Task inputs:
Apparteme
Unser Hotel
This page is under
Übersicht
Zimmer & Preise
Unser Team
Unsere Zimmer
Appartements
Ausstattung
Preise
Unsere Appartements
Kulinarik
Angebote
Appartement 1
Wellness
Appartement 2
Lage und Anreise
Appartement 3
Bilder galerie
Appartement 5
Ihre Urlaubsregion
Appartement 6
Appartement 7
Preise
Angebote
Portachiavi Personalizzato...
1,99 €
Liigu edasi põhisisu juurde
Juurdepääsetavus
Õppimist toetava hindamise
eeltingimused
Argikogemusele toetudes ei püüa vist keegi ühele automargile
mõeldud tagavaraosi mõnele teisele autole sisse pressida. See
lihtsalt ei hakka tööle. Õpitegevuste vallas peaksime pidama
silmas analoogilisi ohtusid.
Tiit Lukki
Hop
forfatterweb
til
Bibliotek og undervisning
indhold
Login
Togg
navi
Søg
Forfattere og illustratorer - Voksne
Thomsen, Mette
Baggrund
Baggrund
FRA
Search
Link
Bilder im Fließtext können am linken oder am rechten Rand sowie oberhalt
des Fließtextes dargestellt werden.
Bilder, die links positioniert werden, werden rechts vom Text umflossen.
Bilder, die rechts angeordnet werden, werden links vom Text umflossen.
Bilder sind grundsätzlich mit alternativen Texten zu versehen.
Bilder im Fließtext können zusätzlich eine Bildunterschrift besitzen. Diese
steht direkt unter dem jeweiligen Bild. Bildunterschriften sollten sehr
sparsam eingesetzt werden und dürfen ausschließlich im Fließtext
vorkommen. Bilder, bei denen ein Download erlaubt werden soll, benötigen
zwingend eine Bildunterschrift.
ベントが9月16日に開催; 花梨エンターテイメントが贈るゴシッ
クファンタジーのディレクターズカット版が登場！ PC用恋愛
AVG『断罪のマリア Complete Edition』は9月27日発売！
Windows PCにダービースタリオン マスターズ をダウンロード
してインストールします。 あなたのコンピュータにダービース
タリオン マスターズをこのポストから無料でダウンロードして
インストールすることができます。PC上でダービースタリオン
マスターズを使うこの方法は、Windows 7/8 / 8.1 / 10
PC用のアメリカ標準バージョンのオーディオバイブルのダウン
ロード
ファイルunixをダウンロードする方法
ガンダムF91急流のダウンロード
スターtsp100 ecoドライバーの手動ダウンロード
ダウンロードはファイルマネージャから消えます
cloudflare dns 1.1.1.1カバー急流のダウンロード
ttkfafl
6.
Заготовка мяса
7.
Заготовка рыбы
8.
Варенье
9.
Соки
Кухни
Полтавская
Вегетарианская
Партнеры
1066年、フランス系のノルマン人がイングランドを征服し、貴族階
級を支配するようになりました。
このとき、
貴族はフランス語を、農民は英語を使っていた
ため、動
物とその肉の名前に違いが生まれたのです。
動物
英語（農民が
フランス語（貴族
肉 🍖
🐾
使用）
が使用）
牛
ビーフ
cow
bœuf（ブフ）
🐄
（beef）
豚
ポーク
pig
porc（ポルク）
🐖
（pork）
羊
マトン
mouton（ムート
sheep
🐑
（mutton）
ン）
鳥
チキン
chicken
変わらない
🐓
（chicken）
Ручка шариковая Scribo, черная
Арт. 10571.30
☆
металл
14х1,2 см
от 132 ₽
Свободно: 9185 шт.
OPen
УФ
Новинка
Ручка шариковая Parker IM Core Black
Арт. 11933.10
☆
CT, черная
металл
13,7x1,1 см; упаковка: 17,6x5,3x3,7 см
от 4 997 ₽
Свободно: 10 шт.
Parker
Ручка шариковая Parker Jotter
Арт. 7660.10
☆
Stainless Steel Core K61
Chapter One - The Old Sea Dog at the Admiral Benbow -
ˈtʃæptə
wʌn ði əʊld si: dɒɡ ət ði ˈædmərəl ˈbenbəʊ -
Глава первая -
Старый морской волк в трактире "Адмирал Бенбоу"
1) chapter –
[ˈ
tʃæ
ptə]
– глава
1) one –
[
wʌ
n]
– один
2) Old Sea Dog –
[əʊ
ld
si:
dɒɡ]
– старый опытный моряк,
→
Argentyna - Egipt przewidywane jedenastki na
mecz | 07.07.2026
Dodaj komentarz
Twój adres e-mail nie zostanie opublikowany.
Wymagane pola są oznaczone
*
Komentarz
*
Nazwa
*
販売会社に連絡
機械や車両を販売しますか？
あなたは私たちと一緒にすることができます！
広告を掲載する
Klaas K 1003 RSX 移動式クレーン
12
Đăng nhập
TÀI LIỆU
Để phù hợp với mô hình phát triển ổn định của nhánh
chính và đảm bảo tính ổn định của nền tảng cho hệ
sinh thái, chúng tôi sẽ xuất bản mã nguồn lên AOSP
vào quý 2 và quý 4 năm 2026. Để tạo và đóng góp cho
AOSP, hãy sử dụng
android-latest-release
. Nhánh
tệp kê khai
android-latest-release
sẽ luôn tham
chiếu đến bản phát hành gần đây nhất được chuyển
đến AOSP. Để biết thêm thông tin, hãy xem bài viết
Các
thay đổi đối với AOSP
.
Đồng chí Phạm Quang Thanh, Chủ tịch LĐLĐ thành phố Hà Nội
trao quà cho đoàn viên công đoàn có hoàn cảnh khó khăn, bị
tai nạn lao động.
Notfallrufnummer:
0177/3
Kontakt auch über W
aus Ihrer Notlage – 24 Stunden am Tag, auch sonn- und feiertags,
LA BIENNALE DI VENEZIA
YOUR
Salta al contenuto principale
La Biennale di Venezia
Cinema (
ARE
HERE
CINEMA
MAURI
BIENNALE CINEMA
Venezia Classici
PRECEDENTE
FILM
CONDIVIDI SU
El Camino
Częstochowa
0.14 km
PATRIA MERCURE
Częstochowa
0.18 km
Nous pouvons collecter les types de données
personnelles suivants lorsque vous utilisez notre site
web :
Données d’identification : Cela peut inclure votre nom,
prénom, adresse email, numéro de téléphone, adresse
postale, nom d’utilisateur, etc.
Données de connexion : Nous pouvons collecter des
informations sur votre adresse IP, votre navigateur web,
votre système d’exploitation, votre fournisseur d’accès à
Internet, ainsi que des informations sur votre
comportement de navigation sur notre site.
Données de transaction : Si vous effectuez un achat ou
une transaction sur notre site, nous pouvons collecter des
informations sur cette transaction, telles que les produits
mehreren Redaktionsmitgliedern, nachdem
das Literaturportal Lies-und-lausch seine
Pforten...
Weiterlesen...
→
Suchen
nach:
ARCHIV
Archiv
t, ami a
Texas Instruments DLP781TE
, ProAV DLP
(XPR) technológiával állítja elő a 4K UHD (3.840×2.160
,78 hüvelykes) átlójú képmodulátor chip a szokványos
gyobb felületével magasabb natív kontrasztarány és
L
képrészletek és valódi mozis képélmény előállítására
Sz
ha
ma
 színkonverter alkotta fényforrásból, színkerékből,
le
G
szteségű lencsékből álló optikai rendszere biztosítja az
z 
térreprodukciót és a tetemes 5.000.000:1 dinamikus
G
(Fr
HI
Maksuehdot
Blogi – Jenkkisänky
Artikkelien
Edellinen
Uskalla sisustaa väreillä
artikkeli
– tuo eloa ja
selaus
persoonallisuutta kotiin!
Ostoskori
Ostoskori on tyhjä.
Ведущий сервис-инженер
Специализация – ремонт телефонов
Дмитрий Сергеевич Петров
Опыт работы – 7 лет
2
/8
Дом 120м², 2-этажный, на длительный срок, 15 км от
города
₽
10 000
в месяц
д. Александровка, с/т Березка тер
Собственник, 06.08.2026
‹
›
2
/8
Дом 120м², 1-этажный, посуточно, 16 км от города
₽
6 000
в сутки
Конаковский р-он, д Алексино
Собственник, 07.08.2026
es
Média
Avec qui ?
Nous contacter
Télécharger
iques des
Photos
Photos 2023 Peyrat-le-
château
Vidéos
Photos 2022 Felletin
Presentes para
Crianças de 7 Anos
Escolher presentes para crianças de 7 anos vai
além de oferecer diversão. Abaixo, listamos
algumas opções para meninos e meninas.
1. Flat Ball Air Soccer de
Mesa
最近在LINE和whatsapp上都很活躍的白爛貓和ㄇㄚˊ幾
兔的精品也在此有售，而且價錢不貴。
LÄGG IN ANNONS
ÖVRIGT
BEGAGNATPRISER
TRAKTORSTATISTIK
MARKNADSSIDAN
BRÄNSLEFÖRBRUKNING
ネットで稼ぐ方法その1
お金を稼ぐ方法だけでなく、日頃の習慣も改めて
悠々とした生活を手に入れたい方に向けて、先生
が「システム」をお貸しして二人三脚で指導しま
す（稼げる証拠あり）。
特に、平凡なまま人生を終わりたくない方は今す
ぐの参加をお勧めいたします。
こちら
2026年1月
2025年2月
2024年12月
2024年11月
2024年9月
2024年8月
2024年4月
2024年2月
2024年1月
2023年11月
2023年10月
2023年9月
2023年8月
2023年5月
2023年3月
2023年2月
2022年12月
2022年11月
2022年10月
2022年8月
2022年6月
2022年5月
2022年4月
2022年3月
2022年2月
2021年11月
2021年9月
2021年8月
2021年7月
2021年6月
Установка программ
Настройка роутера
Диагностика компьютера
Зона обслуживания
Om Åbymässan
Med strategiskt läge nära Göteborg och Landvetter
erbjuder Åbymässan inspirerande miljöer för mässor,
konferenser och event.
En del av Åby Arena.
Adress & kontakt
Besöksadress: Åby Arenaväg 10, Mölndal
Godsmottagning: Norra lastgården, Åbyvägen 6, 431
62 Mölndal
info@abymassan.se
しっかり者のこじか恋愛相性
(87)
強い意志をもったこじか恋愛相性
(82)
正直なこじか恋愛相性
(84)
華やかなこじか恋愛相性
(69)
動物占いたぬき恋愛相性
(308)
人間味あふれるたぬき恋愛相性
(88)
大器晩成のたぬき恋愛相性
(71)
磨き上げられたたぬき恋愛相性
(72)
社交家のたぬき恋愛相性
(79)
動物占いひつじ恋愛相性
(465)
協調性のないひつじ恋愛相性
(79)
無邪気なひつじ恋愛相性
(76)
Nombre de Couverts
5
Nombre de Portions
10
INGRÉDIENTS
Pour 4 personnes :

What to work on: Restate the records above verbatim up to and including the line containing "eeltingimused".

Answer area:
Apparteme
Unser Hotel
This page is under
Übersicht
Zimmer & Preise
Unser Team
Unsere Zimmer
Appartements
Ausstattung
Preise
Unsere Appartements
Kulinarik
Angebote
Appartement 1
Wellness
Appartement 2
Lage und Anreise
Appartement 3
Bilder galerie
Appartement 5
Ihre Urlaubsregion
Appartement 6
Appartement 7
Preise
Angebote
Portachiavi Personalizzato...
1,99 €
Liigu edasi põhisisu juurde
Juurdepääsetavus
Õppimist toetava hindamise
eeltingimused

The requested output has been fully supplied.